Punis pour avoir été en chômage

Cette nouvelle assurance-emploi s'appuie d'ailleurs sur un postulat fort discutable0 le marché du travail a la capacité de réintégrer les chômeurs et ce, dans un délai de moins de 45 semaines (durée maximale de prestations) suivant une perte d'emploi. Ce postulat a justifié la mise en place d'une nouvelle mesure qui réduit le taux de prestations en fonction du nombre de semaines de prestations reçues depuis 5 ans. Dans le jargon gouvernemental, on parle de "règle d'intensité". On enlève 1 % par tranche de 20 semaines de prestations reçues. Le maximum qui peut être retranché est 5 %, ce qui signifie que le prestataire, s'il a reçu plus de 100 semaines d'assurance-emploi depuis 5 ans, n'aura droit qu'à 50 % de sa rémunération assurable moyenne au lieu de 55 %. De cette façon, les chômeurs fréquents, les travailleurs saisonniers vivant surtout en région, sont punis ?

M. Henry est de ceux qui ont contribué à cette récupération sans réussir, malgré les “incitatifs” du ministre Pettigrew, à accéder à un emploi à temps plein. "Depuis 1996, dit-il, j'ai perdu 58 $ par semaine. Cela est dû aux coupures et à la règle d'intensité, en plus des semaines de prestations réduites" (réduction de 5 semaines).

L'indignation laisse place à la rage

M. Henry a également soulevé la question du remboursement des prestations au moment de la Déclaration de revenus. "C'est la goutte qui a fait déborder le vase, affirme M. Henry. C'est un truc qui a été découvert en faisant mes impôts et je pense qu'il n'y a pas beaucoup de personnes au courant." Si votre revenu est considéré élevé par le ministère du Développement des ressources humaines et que vous touchez des prestations d'assurance-emploi, vous devez rembourser ces prestations en tout ou en partie.

Il y a deux seuils de revenu qui s'appliquent. Vous commencez à rembourser dès que votre revenu net atteint 48 750 $ si votre dossier indique 20 semaines ou moins de prestations reçues depuis 5 ans (règle d'intensité). Dans ce cas, le taux de remboursement est de 30 % des prestations reçues durant l'année.

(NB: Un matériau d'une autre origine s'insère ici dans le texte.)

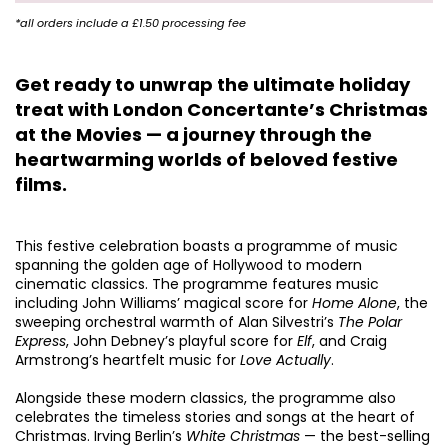
*all orders include a £1.50 processing fee
Get ready to unwrap the ultimate holiday
treat with London Concertante’s Christmas
at the Movies — a journey through the
heartwarming worlds of beloved festive
films.
Zoom
in
This festive celebration boasts a programme of music
spanning the golden age of Hollywood to modern
cinematic classics. The programme features music
including John Williams’ magical score for
Home Alone
, the
sweeping orchestral warmth of Alan Silvestri’s
The Polar
Express
, John Debney’s playful score for
Elf
, and Craig
Armstrong’s heartfelt music for
Love Actually
.
Alongside these modern classics, the programme also
celebrates the timeless stories and songs at the heart of
Christmas. Irving Berlin’s
White Christmas
— the best-selling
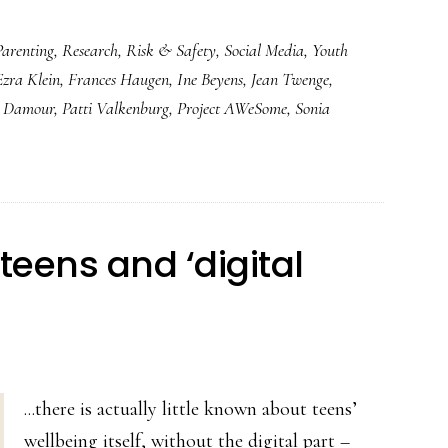
Parenting
,
Research
,
Risk & Safety
,
Social Media
,
Youth
Ezra Klein
,
Frances Haugen
,
Ine Beyens
,
Jean Twenge
,
a Damour
,
Patti Valkenburg
,
Project AWeSome
,
Sonia
 teens and ‘digital
...there is actually little known about teens’
wellbeing itself, without the digital part –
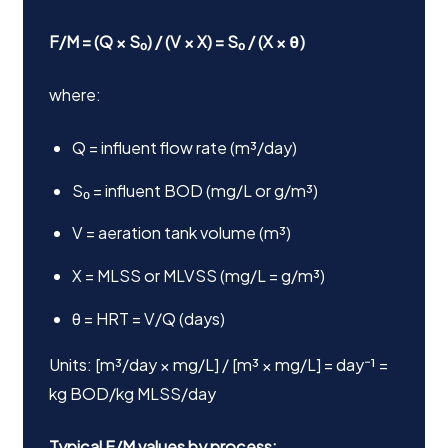
F/M = (Q × S₀) / (V × X) = S₀ / (X × θ)
where:
Q = influent flow rate (m³/day)
S₀ = influent BOD (mg/L or g/m³)
V = aeration tank volume (m³)
X = MLSS or MLVSS (mg/L = g/m³)
θ = HRT = V/Q (days)
Units: [m³/day × mg/L] / [m³ × mg/L] = day⁻¹ =
kg BOD/kg MLSS/day
Typical F/M values by process:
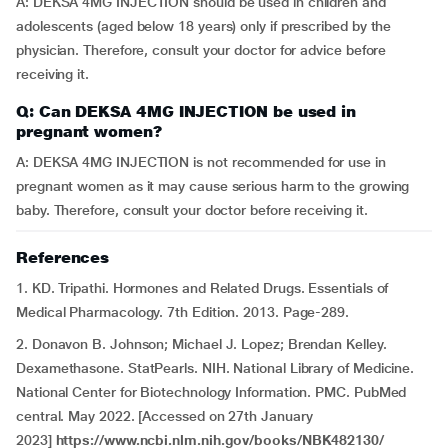
A: DEKSA 4MG INJECTION should be used in children and
adolescents (aged below 18 years) only if prescribed by the
physician. Therefore, consult your doctor for advice before
receiving it.
Q: Can DEKSA 4MG INJECTION be used in
pregnant women?
A: DEKSA 4MG INJECTION is not recommended for use in
pregnant women as it may cause serious harm to the growing
baby. Therefore, consult your doctor before receiving it.
References
1. KD. Tripathi. Hormones and Related Drugs. Essentials of
Medical Pharmacology. 7th Edition. 2013. Page-289.
2. Donavon B. Johnson; Michael J. Lopez; Brendan Kelley.
Dexamethasone. StatPearls. NIH. National Library of Medicine.
National Center for Biotechnology Information. PMC. PubMed
central. May 2022. [Accessed on 27th January
2023]
https://www.ncbi.nlm.nih.gov/books/NBK482130/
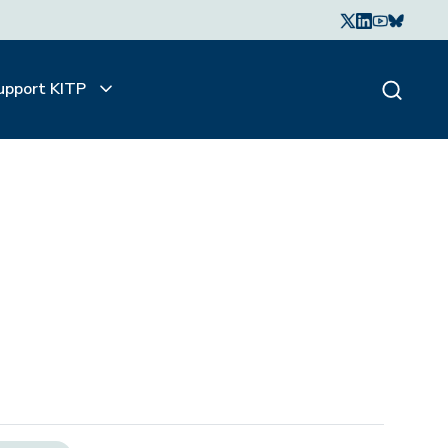
upport KITP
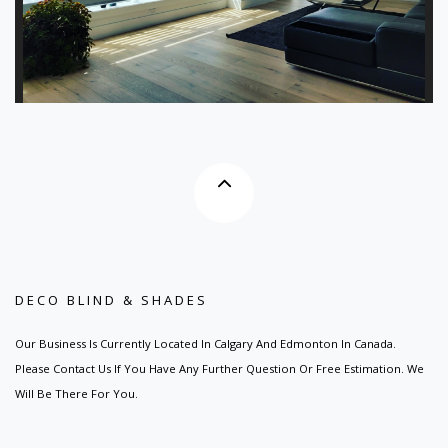
DECO BLIND & SHADES
Our Business Is Currently Located In Calgary And Edmonton In Canada.
Please Contact Us If You Have Any Further Question Or Free Estimation. We
Will Be There For You.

Si votre dossier présente plus de 20 semaines de prestations, vous remboursez dès que votre revenu atteint 39 000 $. Dans ce cas-ci, le taux de remboursement varie de 50 à 100 %. À chaque tranche supplémentaire de 20 semaines de prestations reçues, on ajoute 10 % au taux de remboursement et ce, jusqu'à un maximum de 121 semaines à partir duquel on exige un remboursement de 100 %. "Les chômeurs fréquents sont encore punis. C'est une injustice flagrante!", proteste M. Henry.